Manuel Morillo. 15 de diciembre.
«Muchas veces el legislador humano puede mandar por error cosas injustas e ilícitas; pero no tiene derecho para ello. Y lo mandado no tiene fuerza de ley, pues una ley injusta o deshonesta no es ley. La ley civil no puede ir contra la ley natural, ni el hombre puede, al mismo tiempo, estar obligado por leyes contrarias. Por consiguiente, es imposible que tal ley civil sea verdaderamente ley u obligue» ( Suarez, De legibus III c. 12, n. 4)
La legislación abortista aprobada por el Parlamento, respaldada por el Tribunal Constitucional y ratificada por la Jefatura del Estado, es decir cumpliendo todas las garantías que exige la legalidad vigente, ha tenido como resultado la matanza de millones de niños inocentes, con la connivencia de las Administraciones públicas, que incluso, en multitud de ocasiones, han respaldando económicamente esos parricidios.
En todo el mundo occidental, desde la aparición generalizada de las legislaciones abortistas a mediados de los setenta, son centenares de millones los bebes asesinados. Muchas más victimas que las de la primera y segunda guerra mundial. Y desde luego muchísmas más que las del Holocausto, puesto siempre como ejemplo del horror al que puede llegar el ser humano.
Y este asesinato generalizado de inocentes se ha realizado siempre en los sistemas liberales, relativistas, siguiendo los procedimientos legales, cumpliendo con las normativas vigentes, con el respaldo de leyes emanadas de los parlamentos, etc... Es decir siempre dentro del deificado "ámbito de la Constitución". Y por ello, multitud de relativistas, que confunden lo legal con lo legítimo, aceptan este crimen sin resistirse.
Los teóricos liberales dicen que el poder político es un poder limitado, pero limitado por el derecho positivo o constitucional, que convierte al Estado en un Estado de derecho. Estado de derecho es un Estado, en el que el Derecho regula no sólo las actividades de los particulares, sino también la de los órganos públicos del poder.
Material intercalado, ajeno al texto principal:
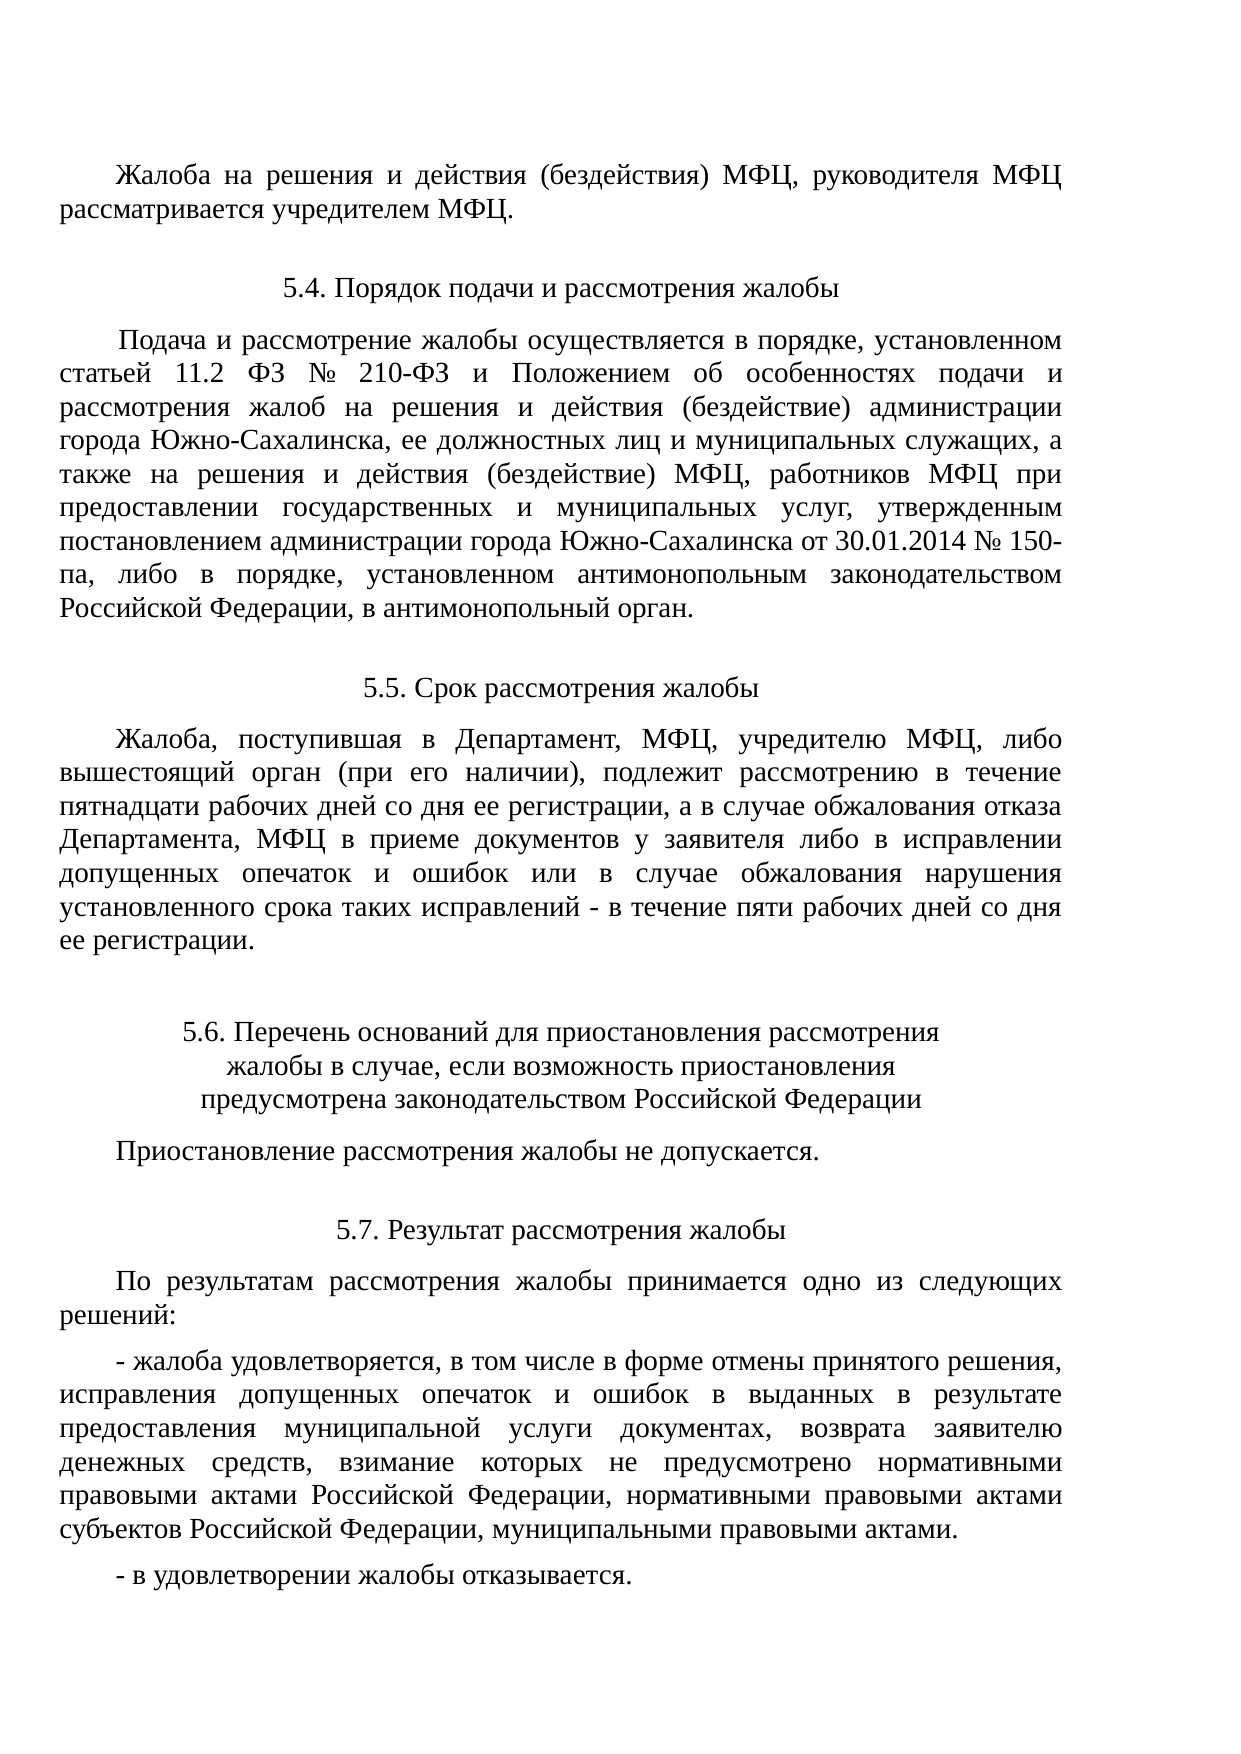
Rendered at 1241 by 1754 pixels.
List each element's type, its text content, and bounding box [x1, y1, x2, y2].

Con lo cual se evitan los posibles abusos del poder.
Pero el liberalismo, al identificar el poder soberano con la Voluntad general del pueblo, no pone más limites al poder político del Estado que los que esa soberanía popular quiera imponerse a sí misma. Lo cual es la afirmación de la autonomía y del absolutismo más radical.
«Esto hace aún del régimen democrático -a pesar de las contrarias, pero vanas apariencias- un puro y simple sistema de absolutismo». (Pio XII, BH 29; BAC 819). Cualquier régimen, aunque se llame democrático, si no hace referencia a los supremos principios de la ley natural y se fundamente sólo en el positivismo jurídico, abre la puerta al absolutismo del Estado. «Sólo una democracia fundada sobre los inmutables principios de la ley natural y de las verdades reveladas será resueltamente contraria a esa corrupción política que atribuye al Estado un poder sin límites y sin frenos». (Pío XII lb.)
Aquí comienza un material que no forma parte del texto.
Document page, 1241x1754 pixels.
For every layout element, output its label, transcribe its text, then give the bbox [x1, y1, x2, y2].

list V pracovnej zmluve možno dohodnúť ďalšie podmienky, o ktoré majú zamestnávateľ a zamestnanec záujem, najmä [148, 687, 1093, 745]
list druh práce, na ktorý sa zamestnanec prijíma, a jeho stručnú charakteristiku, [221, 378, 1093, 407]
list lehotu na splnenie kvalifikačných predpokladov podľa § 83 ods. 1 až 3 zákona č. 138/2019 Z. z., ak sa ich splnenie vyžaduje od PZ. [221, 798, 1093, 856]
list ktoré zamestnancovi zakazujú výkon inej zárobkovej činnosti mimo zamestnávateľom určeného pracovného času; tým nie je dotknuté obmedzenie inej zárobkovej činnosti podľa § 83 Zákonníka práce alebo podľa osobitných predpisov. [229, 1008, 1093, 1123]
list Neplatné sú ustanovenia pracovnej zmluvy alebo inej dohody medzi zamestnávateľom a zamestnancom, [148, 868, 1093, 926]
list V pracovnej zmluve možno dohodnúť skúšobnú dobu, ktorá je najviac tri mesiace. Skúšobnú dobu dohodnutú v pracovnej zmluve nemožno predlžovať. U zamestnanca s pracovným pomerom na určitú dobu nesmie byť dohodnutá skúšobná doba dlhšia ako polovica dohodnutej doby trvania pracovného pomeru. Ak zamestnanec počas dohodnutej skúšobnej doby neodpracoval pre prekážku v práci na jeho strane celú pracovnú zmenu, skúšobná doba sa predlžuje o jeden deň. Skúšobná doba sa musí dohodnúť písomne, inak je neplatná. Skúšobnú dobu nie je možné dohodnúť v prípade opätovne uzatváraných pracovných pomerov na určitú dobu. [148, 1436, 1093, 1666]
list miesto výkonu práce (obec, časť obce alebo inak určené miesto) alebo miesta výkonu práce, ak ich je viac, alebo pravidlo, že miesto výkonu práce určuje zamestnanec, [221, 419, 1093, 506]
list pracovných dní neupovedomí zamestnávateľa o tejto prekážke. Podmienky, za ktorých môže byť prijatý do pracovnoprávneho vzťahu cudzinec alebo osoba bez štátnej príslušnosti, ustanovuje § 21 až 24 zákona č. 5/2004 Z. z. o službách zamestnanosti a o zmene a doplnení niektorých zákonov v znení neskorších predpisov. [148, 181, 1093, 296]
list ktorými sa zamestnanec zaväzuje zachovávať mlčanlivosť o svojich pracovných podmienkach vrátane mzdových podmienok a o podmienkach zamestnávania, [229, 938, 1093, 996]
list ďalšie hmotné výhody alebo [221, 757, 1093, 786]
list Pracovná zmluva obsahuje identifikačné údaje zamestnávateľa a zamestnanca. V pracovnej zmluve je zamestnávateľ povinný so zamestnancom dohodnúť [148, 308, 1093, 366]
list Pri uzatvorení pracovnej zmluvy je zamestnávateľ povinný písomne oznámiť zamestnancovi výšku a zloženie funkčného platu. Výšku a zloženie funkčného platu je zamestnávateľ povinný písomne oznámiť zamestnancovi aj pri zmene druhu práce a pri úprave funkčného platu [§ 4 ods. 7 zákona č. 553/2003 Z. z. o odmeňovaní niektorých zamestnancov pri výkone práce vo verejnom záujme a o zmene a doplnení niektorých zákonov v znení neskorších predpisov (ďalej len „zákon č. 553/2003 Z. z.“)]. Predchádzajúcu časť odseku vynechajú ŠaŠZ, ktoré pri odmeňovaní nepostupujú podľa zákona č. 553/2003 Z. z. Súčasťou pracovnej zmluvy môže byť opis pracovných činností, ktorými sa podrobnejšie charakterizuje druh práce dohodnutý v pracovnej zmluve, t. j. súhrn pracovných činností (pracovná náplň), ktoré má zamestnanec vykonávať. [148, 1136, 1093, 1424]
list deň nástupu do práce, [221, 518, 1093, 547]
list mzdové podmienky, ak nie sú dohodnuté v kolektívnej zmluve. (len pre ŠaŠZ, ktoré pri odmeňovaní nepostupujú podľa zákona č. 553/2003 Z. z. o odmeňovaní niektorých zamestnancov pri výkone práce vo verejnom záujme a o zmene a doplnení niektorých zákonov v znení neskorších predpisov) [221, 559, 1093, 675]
Lo reconocen los mismos liberales. Los jurisconsultos ingleses, por ejemplo, así hablan de su Parlamento: «El poder y jurisdicción del parlamento son tan transcendentales y absolutos que no pueden ser restringidos por ningún límite en todas las materias concernientes a las personas y a las cosas. Poder absoluto que De Lolme encierra en aquella frase proverbial: El Parlamento lo puede todo menos cambiar una mujer en un hombre y un hombre en una mujer». (Dicey, Introducciónn al estudio del derecho constitucional. cap. 1). -Quizá el texto se les ha quedado antiguo pues ahora también el estado pretende legislar para cambiar, y pagarlo con dinero de todos, el sexo de las personas.
Por eso, como indica Suárez (el inteligente, el filósofo, teólogo y jurista jesuíta) las limitaciones éticas del poder son la única garantía real.
Se fundan en el derecho natural, que impide legislar nada contra la ley de Dios; y si algo se legislase o se mandase, sería injusto e inválido.